Je dis que c’est paradoxal parce que normalement, à l’école, on devrait apprendre à apprendre
plus efficacement [efficiently], justement. Mais le problème, c’est qu’il y a tout un tas de [pile of] préjugés, de
croyances, qui existent depuis très longtemps dans le milieu scolaire qui font qu’on a la mauvaise approche quand
on essaie d’apprendre quelque chose de nouveau. Et l’objectif, justement, de Benedict Carey, c’est de montrer grâce
aux dernières recherches pourquoi ces idées préconçues sur l’apprentissage sont fausses.
 
[00:11:36] Et ce qui est intéressant, c’est que les découvertes scientifiques récentes sur le fonctionnement du
cerveau, donc par exemple les découvertes faites dans le domaine des neurosciences, eh bien elles sont souvent
contre-intuitives. Elles vont contre l’intuition qu’on a sur le sujet de l’apprentissage. Et le plus difficile, c’est
d’accepter qu’elles fonctionnent, d’accepter que ces découvertes scientifiques sont pertinentes et que si on veut
apprendre plus efficacement, il faut complètement changer notre attitude vis-à-vis de[regarding] l’apprentissage.
 
[00:12:14] Le deuxième objectif du livre, c’est d’apprendre plus efficacement sans nécessairement faire plus
d’efforts. Donc ça, évidemment, c’est une promesse très séduisante. En général, on n’a pas envie d’entendre qu’il
faut travailler plus ou qu’il faut travailler plus dur pour obtenir des résultats. On préfère penser que si on change un
peu de technique, si on est plus malin[smart], plus intelligent, eh bien on va pouvoir obtenir de très bons résultats
sans nécessairement faire plus d’efforts. Et c’est un peu sur ce levier que joue Benedict Carey en nous faisant la
promesse qu’on va pouvoir améliorer nos techniques d’apprentissage en utilisant les découvertes qu’il décrit dans
son livre.
 
[00:13:04] Ça, ce sont donc les deux objectifs qui structurent le livre. Et la façon dont, moi, je vais structurer cet
épisode, c’est que je vais vous parler simplement des idées qui me semblent les plus intéressantes dans ce livre de
Benedict Carey et on va voir comment on peut les appliquer très concrètement à l’apprentissage des langues.
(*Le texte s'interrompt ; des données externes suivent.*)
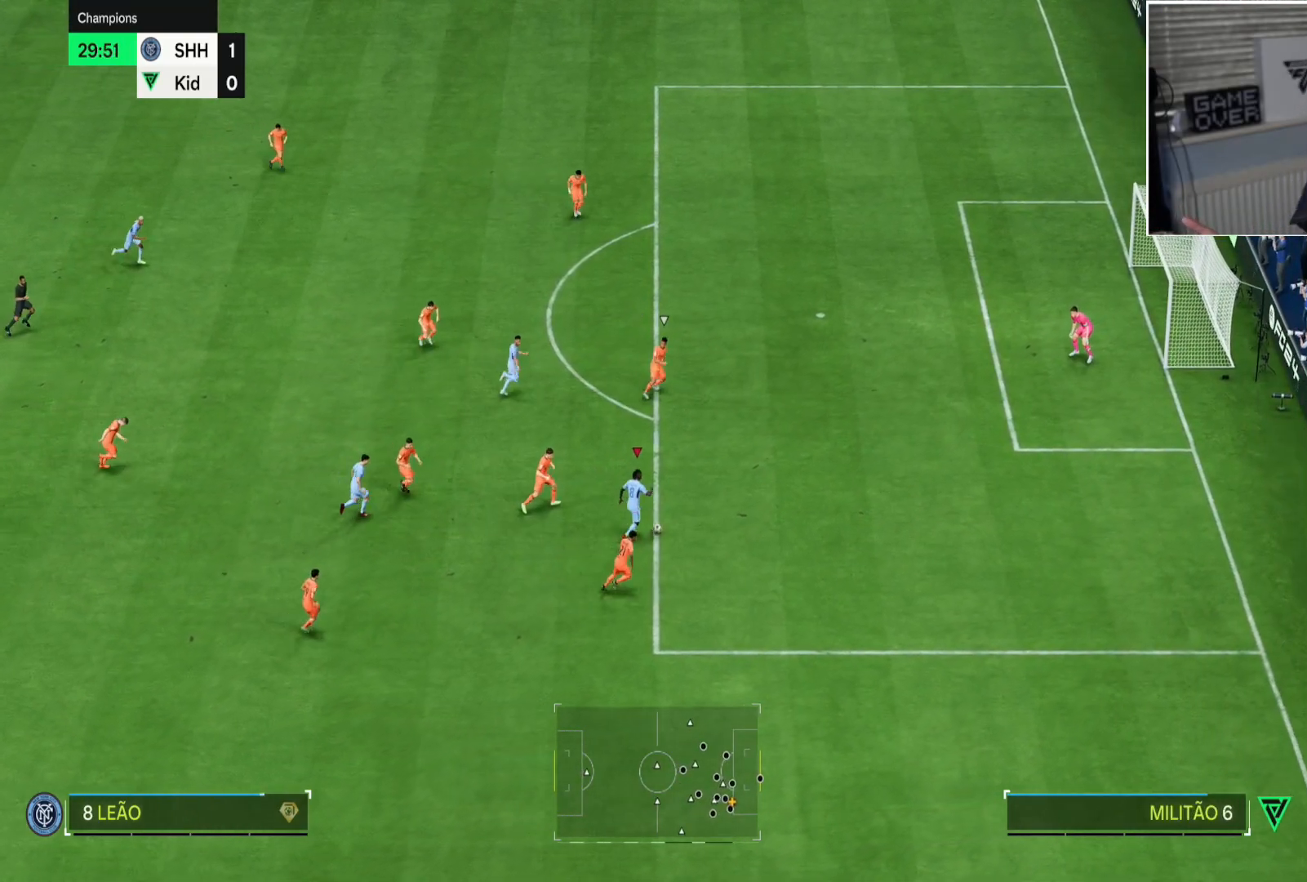
{"buttons": [], "left_stick": "up-left", "right_stick": "center", "button_events": [[217, "CROSS", "down"], [217, "L1", "down"], [300, "CROSS", "up"], [317, "L1", "up"]]}
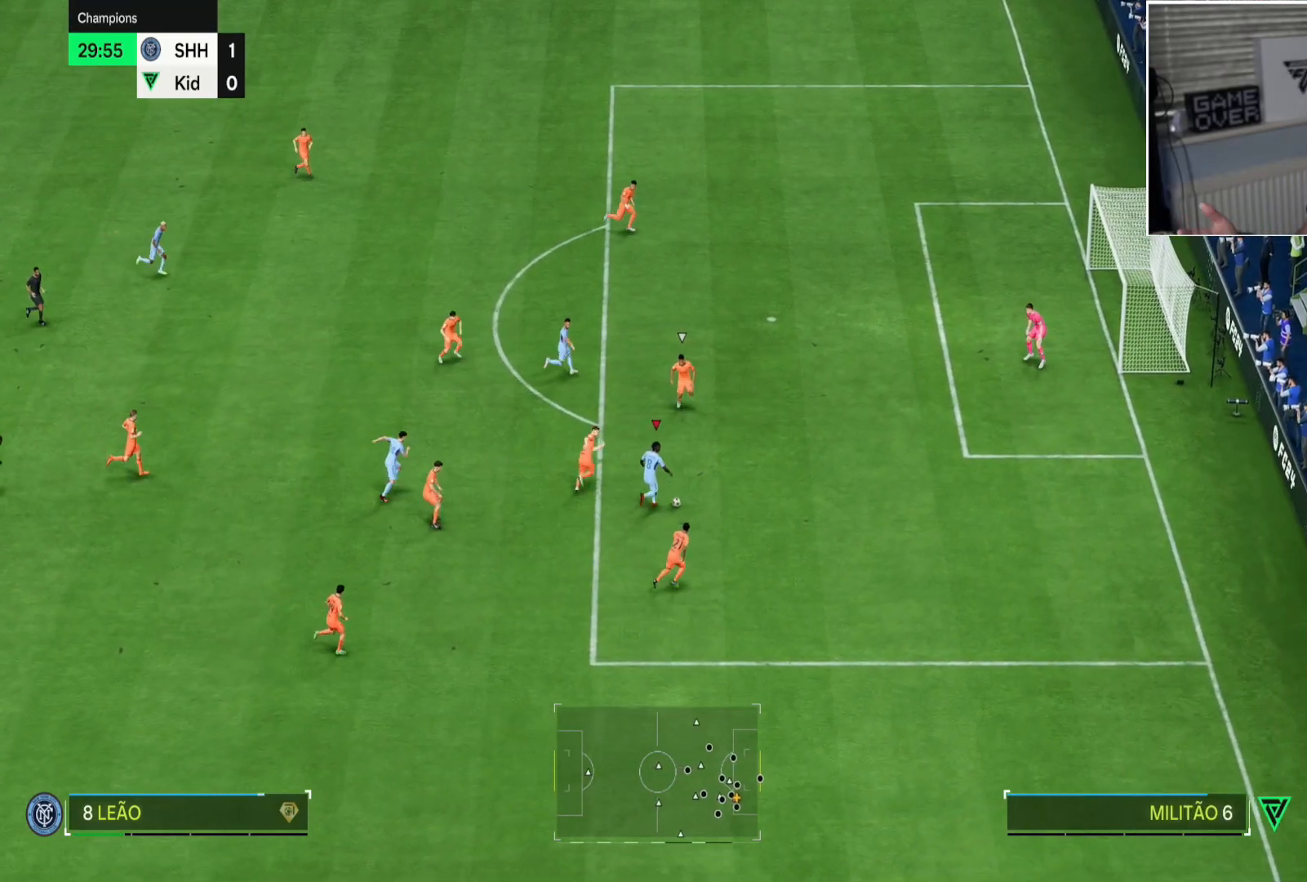
{"buttons": [], "left_stick": "up-right", "right_stick": "center", "button_events": []}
Donc
ce sont des idées et des conseils que vous allez pouvoir mettre directement en pratique après avoir écouté ce
podcast.
 
[00:13:38] Vous êtes prêts ? Alors, c’est parti !
 
[00:13:48] Un des points essentiels qui est abordé [tackled] au début du livre, c’est l’oubli. L’oubli, c’est l’ennemi
numéro un de tous les élèves. Quand ils se préparent pour un examen, la chose dont ils ont le plus peur, c’est de
tout oublier le jour J, le jour de l’examen. Et on peut les comprendre parce que c’est vrai que si on oublie tout le jour
d’un examen et qu’on rend une copie blanche, qu’on rend une feuille blanche, sans aucune réponse, les
conséquences vont être assez négatives. On va peut-être avoir zéro et quelques problèmes avec notre professeur.
C’est pour ça que bien souvent, on a tendance à considérer l’oubli comme quelque chose de négatif.
 
[00:14:33] Mais en fait, l’oubli, c’est un mécanisme essentiel pour nous. Il se comporte un peu comme un filtre anti-
spam. Vous savez, c’est comme quand votre boîte mail filtre certains emails indésirables, des spams, pour vous
permettre de vous concentrer sur les choses essentielles. Eh bien, c’est pareil avec l’oubli. On oublie beaucoup
d’informations parce qu’elles ne nous sont pas directement utiles. Par exemple, quand on change le mot de passe de
notre boîte mail, notre cerveau filtre l’ancienne information, l’ancien mot de passe, pour le remplacer par le
nouveau parce que ce nouveau mot de passe, il nous est beaucoup plus utile que l’ancien qui ne sert plus à
rien [isn’t useful anymore].
 
[00:15:22] Mais malheureusement, on ne peut pas toujours bien contrôler ce filtre. C’est comme avec l’exemple des
élèves qui apprennent pour réussir l’examen et qui oublient tout au moment de répondre aux questions. Donc
l’oubli, c’est un outil très intéressant, très efficace, mais malheureusement un peu difficile à contrôler parfois.
 
[00:15:46] Justement, à la fin du XIXème siècle, il y a un philosophe allemand qui a décidé de s’intéresser en
profondeur à ce sujet. Ce philosophe, c’est Hermann Ebbinghaus. On le considère comme le père de la psychologie
expérimentale. Son objectif, c’était d’analyser comment fonctionne notre mémoire et à quelle vitesse on oublie les
choses.
 
[00:16:12] Pour faire ça, il a développé une méthode très rigoureuse et très complète. En fait, il a inventé une liste
de combinaisons de trois lettres sans aucun sens. Il ne voulait pas simplement apprendre des listes de mots parce
que c’étaient des mots qu’il peut-être connaissait déjà, qui avaient une certaine place dans son cerveau, dans sa
mémoire. Donc il a décidé de prendre des combinaisons de trois lettres qui n’avaient aucun sens, qui étaient
complètement neutres, pour voir à quelle vitesse il allait être capable de les apprendre mais surtout de les oublier.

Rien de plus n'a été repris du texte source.